Mark Melancon (RP – SF) ADP 183
If you’re in a 10-team league, you should be able to pluck Melancon off waivers at some point. In any league with more than 10 teams, I always encourage owners not to pay for saves. However, if you do choose to take that advice, just consider Melancon if you really don’t want to reach for a top 10 closer in any kind of deep format.

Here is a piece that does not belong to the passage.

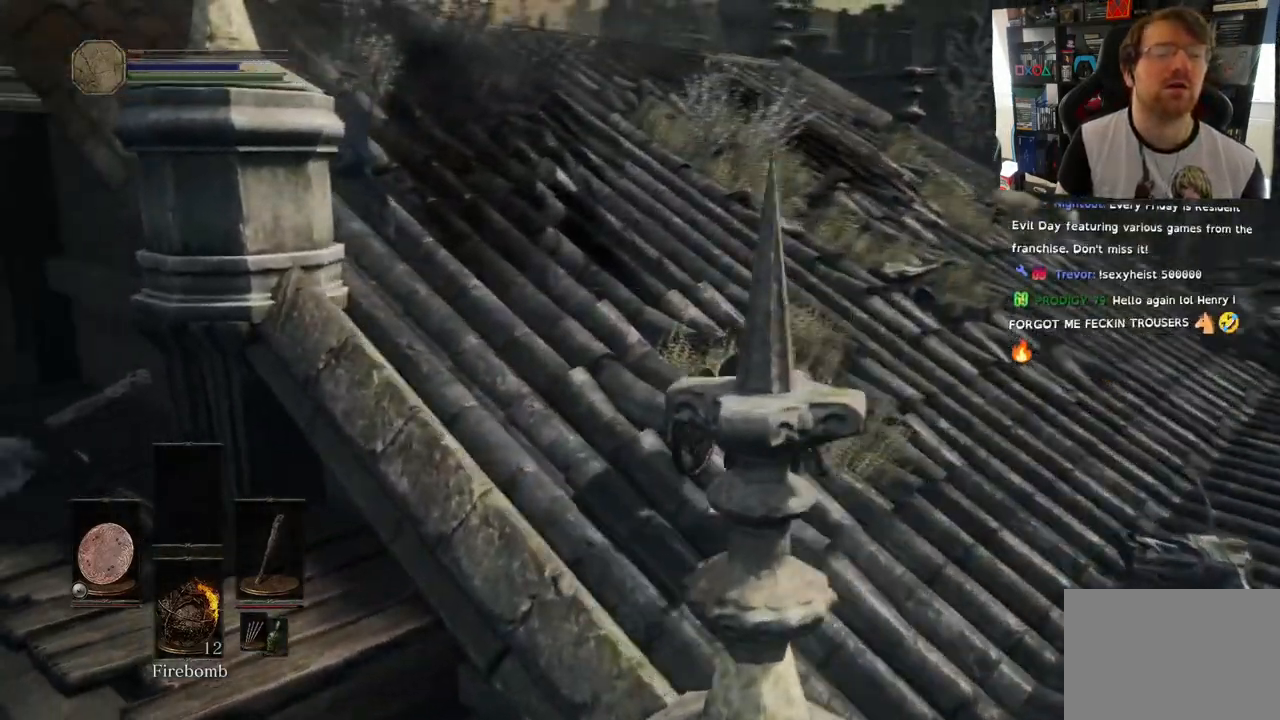
{"buttons": ["CIRCLE"], "left_stick": "up", "right_stick": "up-left", "events": [[150, "right_stick", "up"], [250, "CIRCLE", "down"], [333, "right_stick", "up-left"]]}
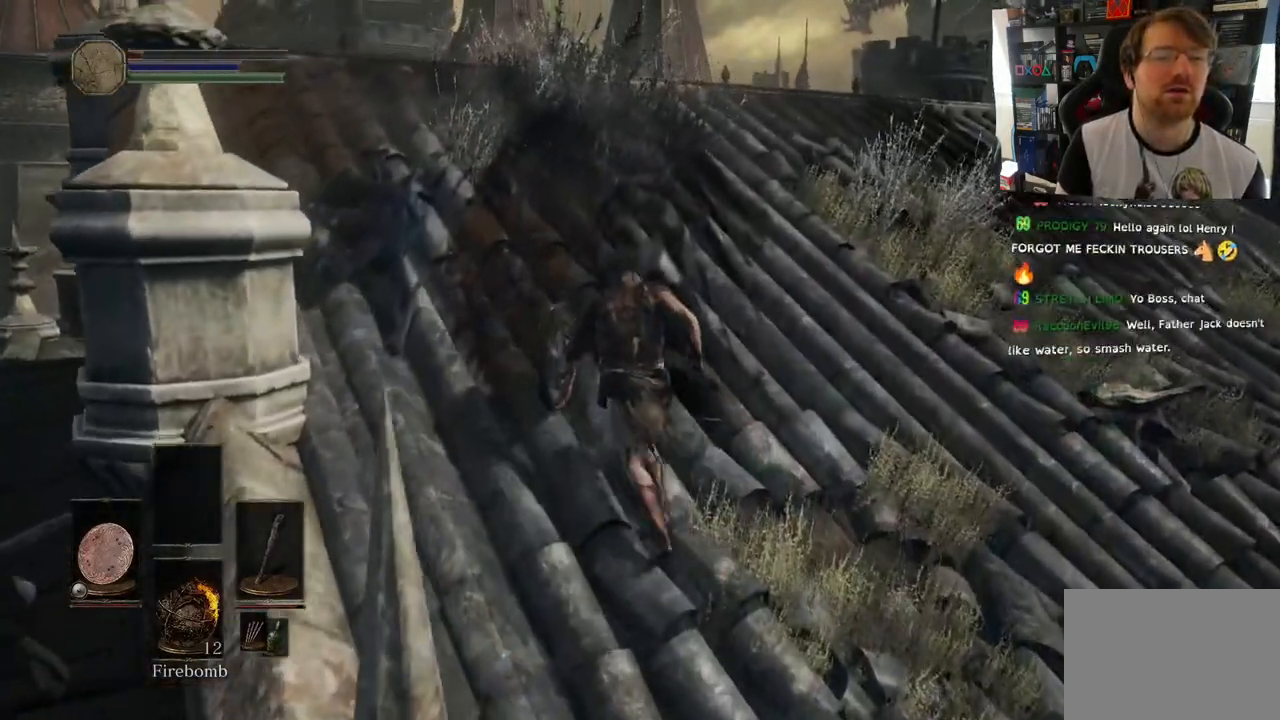
{"buttons": [], "left_stick": "up", "right_stick": "up", "events": [[150, "right_stick", "up"], [483, "CIRCLE", "up"]]}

It feels like a lifetime ago, but you don’t have to look back very far to see why I think Melancon could be special again. His 2016 season was just that, finishing with a 1.64 ERA and 47 saves, tied for the second most in the Majors. Don’t get me wrong here, there is a lot of work to be done, especially since Melancon is coming off season-ending surgery on his forearm. When his cutter and curveball are on, though, he’s one of the scariest relievers in the game. But can he successfully reach 91 MPH on that fastball? These are the questions that need answers.
One thing we do know is Melancon will be in line for saves, at least for the start of the season. Opening Day was disastrous for the 31-year-old last year, but after mowing down three straight hitters during his Spring debut last Wednesday,there ares signs of encouragement and reasons to roll the dice if you don’t want to pay top dollar (or draft pick) for a top-five relief arm.